(Stored data entries)
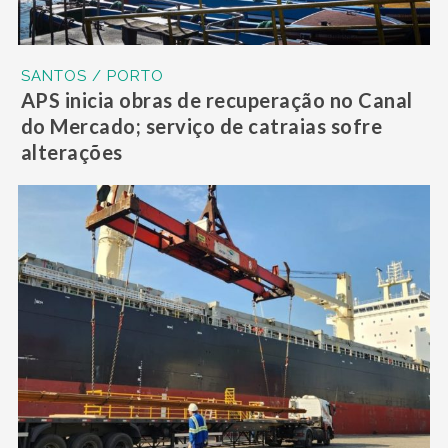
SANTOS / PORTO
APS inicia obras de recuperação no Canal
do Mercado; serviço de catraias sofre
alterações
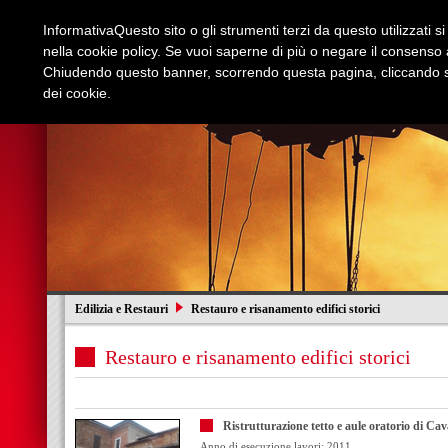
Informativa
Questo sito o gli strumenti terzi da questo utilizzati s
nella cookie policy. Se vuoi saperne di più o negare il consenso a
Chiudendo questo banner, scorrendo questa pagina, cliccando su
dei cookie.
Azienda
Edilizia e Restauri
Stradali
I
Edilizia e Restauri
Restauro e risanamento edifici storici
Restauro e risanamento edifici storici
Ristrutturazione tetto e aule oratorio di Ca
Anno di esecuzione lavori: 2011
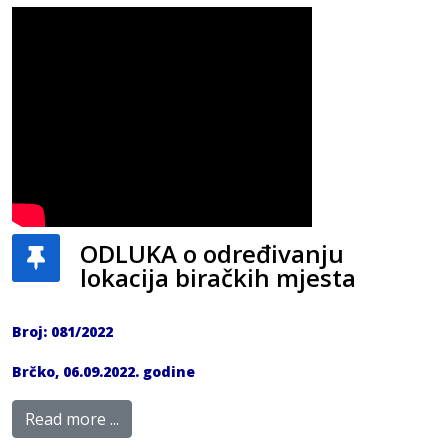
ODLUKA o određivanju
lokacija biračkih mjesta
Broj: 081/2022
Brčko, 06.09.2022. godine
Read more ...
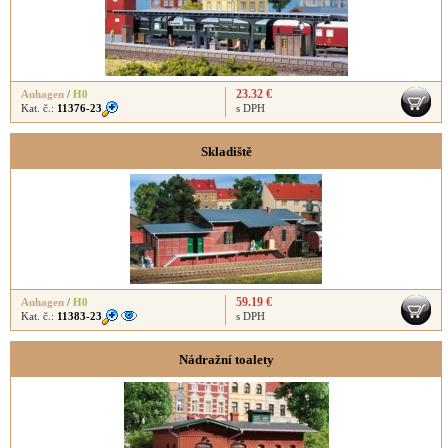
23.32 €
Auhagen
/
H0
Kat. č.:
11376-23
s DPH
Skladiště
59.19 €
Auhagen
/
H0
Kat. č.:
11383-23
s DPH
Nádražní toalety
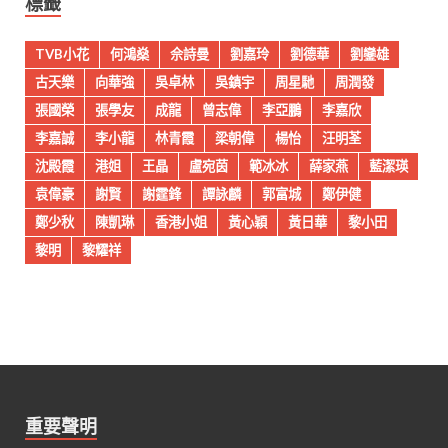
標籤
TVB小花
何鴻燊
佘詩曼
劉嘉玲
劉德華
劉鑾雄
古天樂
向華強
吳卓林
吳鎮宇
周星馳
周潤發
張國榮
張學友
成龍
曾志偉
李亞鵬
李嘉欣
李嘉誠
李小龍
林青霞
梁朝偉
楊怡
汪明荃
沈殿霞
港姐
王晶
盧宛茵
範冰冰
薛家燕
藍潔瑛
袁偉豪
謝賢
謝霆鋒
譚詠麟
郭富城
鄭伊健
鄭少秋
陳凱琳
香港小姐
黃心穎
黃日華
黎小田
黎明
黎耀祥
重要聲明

...

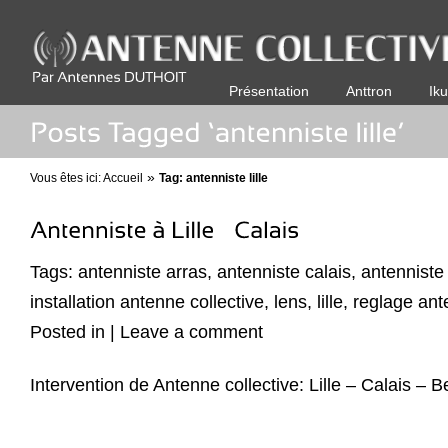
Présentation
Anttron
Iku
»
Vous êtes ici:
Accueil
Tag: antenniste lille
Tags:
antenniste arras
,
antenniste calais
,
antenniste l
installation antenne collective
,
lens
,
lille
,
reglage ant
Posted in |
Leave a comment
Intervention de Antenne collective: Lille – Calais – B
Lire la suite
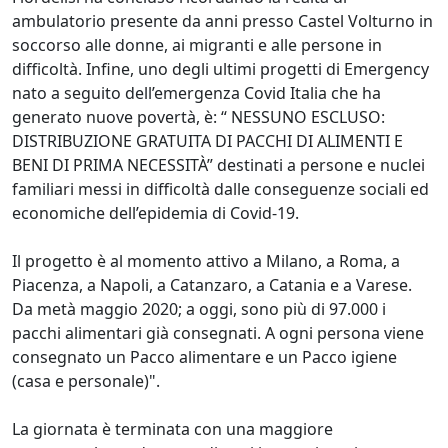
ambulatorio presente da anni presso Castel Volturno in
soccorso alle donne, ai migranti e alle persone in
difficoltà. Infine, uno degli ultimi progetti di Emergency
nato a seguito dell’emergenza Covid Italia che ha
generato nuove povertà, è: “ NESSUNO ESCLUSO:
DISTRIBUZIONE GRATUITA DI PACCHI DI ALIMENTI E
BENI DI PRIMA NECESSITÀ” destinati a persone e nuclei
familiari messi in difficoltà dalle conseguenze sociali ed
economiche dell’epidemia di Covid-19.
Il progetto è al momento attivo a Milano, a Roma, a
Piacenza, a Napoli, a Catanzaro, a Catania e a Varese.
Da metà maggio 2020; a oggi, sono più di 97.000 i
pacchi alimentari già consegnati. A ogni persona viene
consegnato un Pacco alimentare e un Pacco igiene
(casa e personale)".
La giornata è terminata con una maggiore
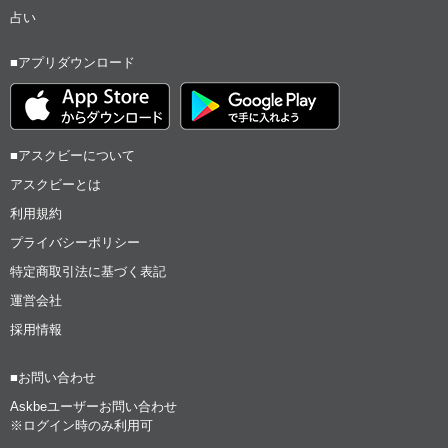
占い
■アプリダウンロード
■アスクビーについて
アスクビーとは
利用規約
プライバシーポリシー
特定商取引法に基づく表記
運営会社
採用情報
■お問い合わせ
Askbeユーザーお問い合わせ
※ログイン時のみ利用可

==

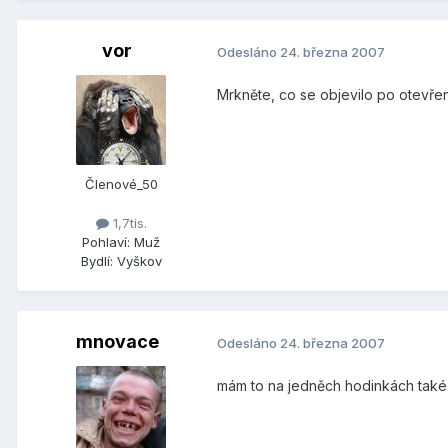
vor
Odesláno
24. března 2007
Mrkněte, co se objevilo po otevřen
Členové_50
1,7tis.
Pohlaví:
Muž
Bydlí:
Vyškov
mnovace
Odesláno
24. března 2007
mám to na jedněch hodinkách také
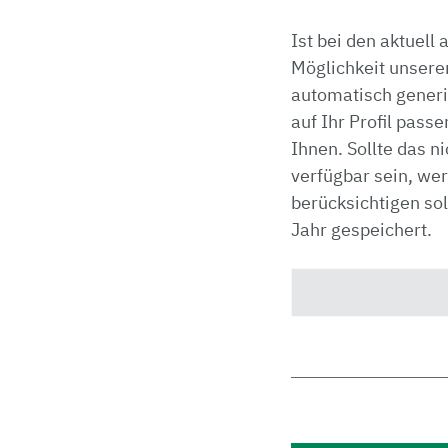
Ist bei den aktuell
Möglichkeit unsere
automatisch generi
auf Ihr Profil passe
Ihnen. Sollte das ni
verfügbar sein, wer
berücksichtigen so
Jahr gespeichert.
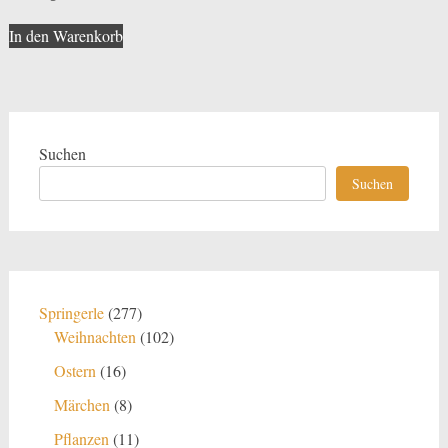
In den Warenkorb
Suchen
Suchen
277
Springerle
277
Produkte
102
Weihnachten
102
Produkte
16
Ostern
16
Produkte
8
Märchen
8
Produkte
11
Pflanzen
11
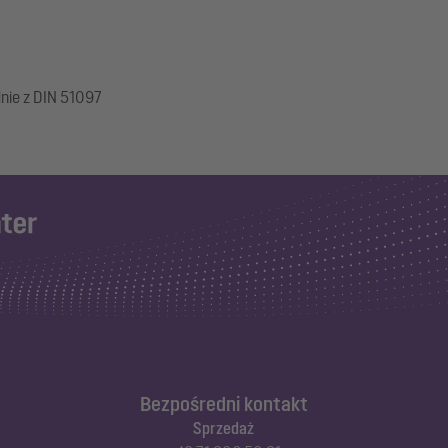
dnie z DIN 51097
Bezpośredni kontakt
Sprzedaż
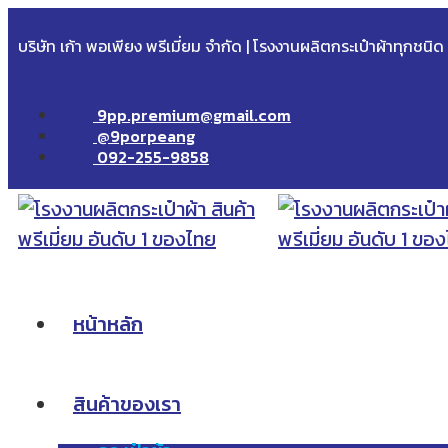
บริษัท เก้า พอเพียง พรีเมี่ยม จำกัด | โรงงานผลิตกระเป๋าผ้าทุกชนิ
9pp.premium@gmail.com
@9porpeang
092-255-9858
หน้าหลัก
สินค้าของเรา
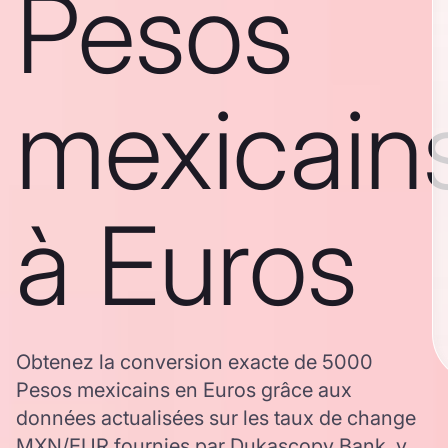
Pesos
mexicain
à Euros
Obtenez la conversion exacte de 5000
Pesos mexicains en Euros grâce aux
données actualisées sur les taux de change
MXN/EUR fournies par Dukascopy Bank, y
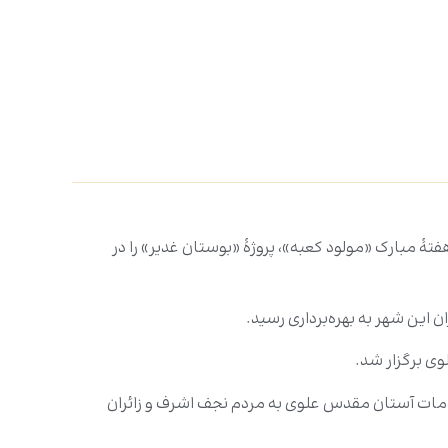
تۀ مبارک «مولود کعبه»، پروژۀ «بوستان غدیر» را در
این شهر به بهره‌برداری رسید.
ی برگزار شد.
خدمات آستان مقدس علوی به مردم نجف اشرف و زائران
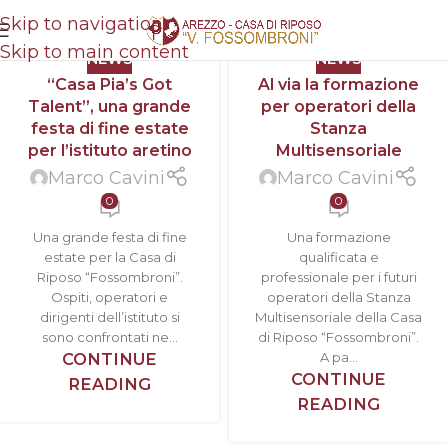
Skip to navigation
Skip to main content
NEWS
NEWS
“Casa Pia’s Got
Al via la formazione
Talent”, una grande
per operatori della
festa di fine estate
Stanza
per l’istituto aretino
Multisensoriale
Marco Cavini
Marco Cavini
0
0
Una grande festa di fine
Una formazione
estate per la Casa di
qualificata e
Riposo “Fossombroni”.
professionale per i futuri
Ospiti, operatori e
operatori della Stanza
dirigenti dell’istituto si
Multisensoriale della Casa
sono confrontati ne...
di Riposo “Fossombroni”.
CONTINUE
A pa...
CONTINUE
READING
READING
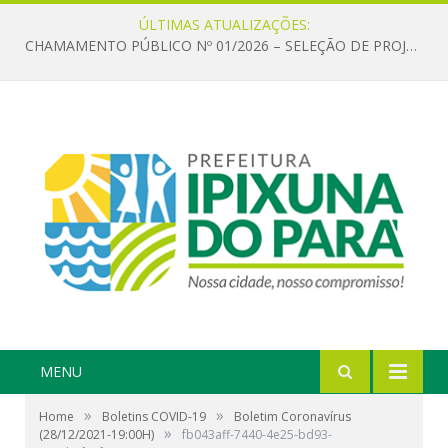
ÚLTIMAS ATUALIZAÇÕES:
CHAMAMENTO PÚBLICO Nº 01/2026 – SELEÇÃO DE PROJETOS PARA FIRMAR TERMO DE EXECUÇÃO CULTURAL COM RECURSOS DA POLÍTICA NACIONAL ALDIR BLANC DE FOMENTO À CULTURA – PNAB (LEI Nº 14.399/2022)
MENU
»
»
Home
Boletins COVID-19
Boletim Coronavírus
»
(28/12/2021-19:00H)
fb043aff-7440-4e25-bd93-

* [Activity]: Gather every line in the material above that contains the string "operatori", and copy each one out in full.

* [Result of this exercise]:
per operatori della
Ospiti, operatori e
operatori della Stanza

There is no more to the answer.